Or, they can sue. In April 2008 Erich Scherfen, a commercial pilot who converted to Islam, was told that his name appeared on a no-fly list. His company, Colgan Air, Inc. suspended Scherfen without pay the following month and told him that he’d be fired unless he cleared his name. Scherfen, a Gulf War veteran who served in the U.S. military for 13 years, called the American Civil Liberties Union, and the ACLU called Saul Ewing. The Philadelphia-based firm filed suit on behalf of Scherfen and his wife in August in federal court in Pennsylvania against the Department of Homeland Security and other agencies.

Amy Foerster was only in her second month as a Saul Ewing associate when she took Scherfen’s case. But coming from the Pennsylvania attorney general’s office, with a sister and brother currently serving in the U.S. military in Iraq and Afghanistan, she had courtroom skills and plenty of motivation to assist a veteran in need. After hearing dozens of stories about people wrongly included on the no-fly list, Foerster was surprised to learn how little litigation it had spawned. “Most people just suffer through it,” she says.
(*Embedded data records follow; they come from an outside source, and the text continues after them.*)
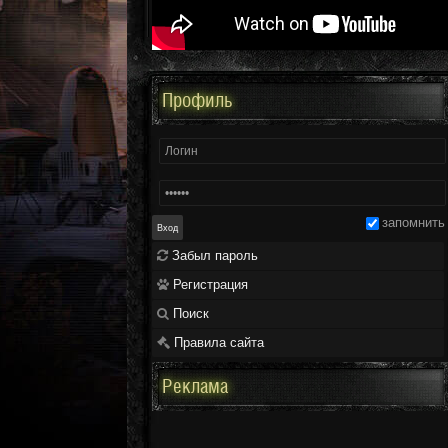
Профиль
запомнить
Забыл пароль
Регистрация
Поиск
Правила сайта
Реклама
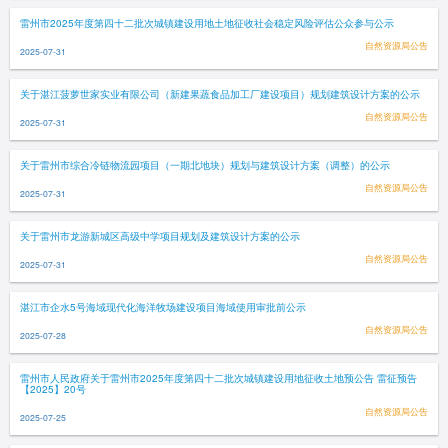
雷州市2025年度第四十二批次城镇建设用地土地征收社会稳定风险评估公众参与公示
自然资源局公告
2025-07-31
关于湛江菠萝世家实业有限公司（新建果蔬食品加工厂建设项目）规划建筑设计方案的公示
自然资源局公告
2025-07-31
关于雷州市综合冷链物流园项目（一期北地块）规划与建筑设计方案（调整）的公示
自然资源局公告
2025-07-31
关于雷州市龙游新城区高级中学项目规划及建筑设计方案的公示
自然资源局公告
2025-07-31
湛江市企水5号海域现代化海洋牧场建设项目海域使用审批前公示
自然资源局公告
2025-07-28
雷州市人民政府关于雷州市2025年度第四十二批次城镇建设用地征收土地预公告 雷征预告
【2025】20号
自然资源局公告
2025-07-25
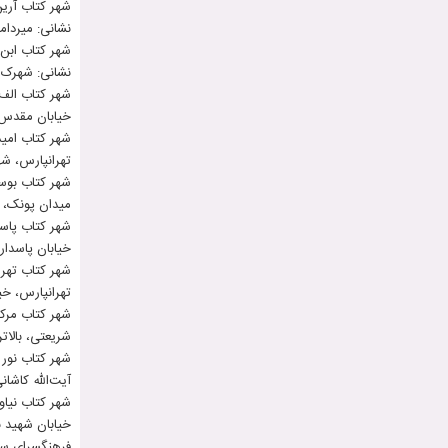
شهر کتاب آری
نشانی: میرداماد،
شهر کتاب ابن‌
نشانی: شهرک قدس 
شهر کتاب الف
خیابان مقدس اردب
شهر کتاب امید
تهرانپارس، شهرک 
شهر کتاب بوس
میدان پونک، مجتم
شهر کتاب پاس
خیابان پاسداران، بوستان ۲،
شهر کتاب تهر
تهرانپارس، خیابان تیرانداز،
شهر کتاب مرک
شریعتی، بالاتر از اس
شهر کتاب نور
آیت‌الله کاشانی
شهر کتاب نیاور
خیابان شهید باهن
فرهنگسرای سب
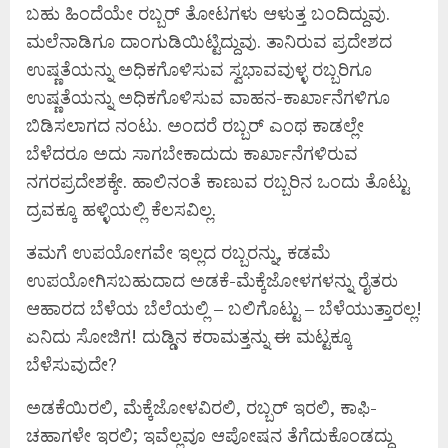
ಬಹು ಹಿಂದೆಯೇ ರಬ್ಬರ್ ತೋಟಗಳು ಆಳುತ್ತ ಬಂದಿದ್ದುವು.
ಮಲೆನಾಡಿಗೂ ದಾಂಗುಡಿಯಿಟ್ಟಿದ್ದುವು. ತಾನಿರುವ ಪ್ರದೇಶದ
ಉಷ್ಣತೆಯನ್ನು ಅಧಿಕಗೊಳಿಸುವ ಸ್ವಭಾವವುಳ್ಳ ರಬ್ಬರಿಗೂ
ಉಷ್ಣತೆಯನ್ನು ಅಧಿಕಗೊಳಿಸುವ ವಾಹನ-ಕಾರ್ಖಾನೆಗಳಿಗೂ
ಬಿಡಿಸಲಾಗದ ನಂಟು. ಅಂದರೆ ರಬ್ಬರ್ ಎಂಥ ಕಾಡಲ್ಲೇ
ಬೆಳೆದರೂ ಅದು ಸಾಗಬೇಕಾದುದು ಕಾರ್ಖಾನೆಗಳಿರುವ
ನಗರಪ್ರದೇಶಕ್ಕೇ. ಹಾಲಿನಂತೆ ಕಾಣುವ ರಬ್ಬರಿನ ಒಂದು ತೊಟ್ಟು
ದ್ರವಕ್ಕೂ ಹಳ್ಳಿಯಲ್ಲಿ ಕೆಲಸವಿಲ್ಲ.
ತಮಗೆ ಉಪಯೋಗವೇ ಇಲ್ಲದ ರಬ್ಬರನ್ನು, ಕಡಮೆ
ಉಪಯೋಗಿಸಬಹುದಾದ ಅಡಕೆ-ಮೆಕ್ಕೆಜೋಳಗಳನ್ನು ರೈತರು
ಆಹಾರದ ಬೆಳೆಯ ಬೆಲೆಯಲ್ಲಿ – ಬಲಿಗೊಟ್ಟು – ಬೆಳೆಯುತ್ತಾರಲ್ಲ!
ಏನಿದು ಸೋಜಿಗ! ದುಡ್ಡಿನ ಕರಾಮತ್ತನ್ನು ಈ ಮಟ್ಟಕ್ಕೂ
ಬೆಳೆಸುವುದೇ?
ಅಡಕೆಯಿರಲಿ, ಮೆಕ್ಕೆಜೋಳವಿರಲಿ, ರಬ್ಬರ್ ಇರಲಿ, ಕಾಫಿ-
ಚಹಾಗಳೇ ಇರಲಿ; ಇವೆಲ್ಲವೂ ಆಪೋಷನ ತೆಗೆದುಕೊಂಡದ್ದು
Colgan allowed Scherfen to return to work less than two weeks after Foerster filed her suit, but the litigation continues. The defendants, which include Homeland Security, asked the court to dismiss the suit on the grounds that it lacked jurisdiction and that no rights were violated because Scherfen kept his job.Foerster countered that Scherfen, who first learned that he was subject to added scrutiny in 2002, never received an explanation for his inclusion on the list, nor any assurance that he is no longer listed. She wants the court to allow her to engage in discovery, and she believes that Scherfen and his wife are entitled to a full hearing that would allow them to clear their names.

As of March 2009, the terrorism watch list included over 1 million names. “This case is not about challenging the existence of these lists, or the government’s right to scrutinize passengers,” says Foerster, who has spent more than 250 hours on the case (the firm has contributed 432 hours in total). “But there has to be an effective way for people to find out why they’re included.”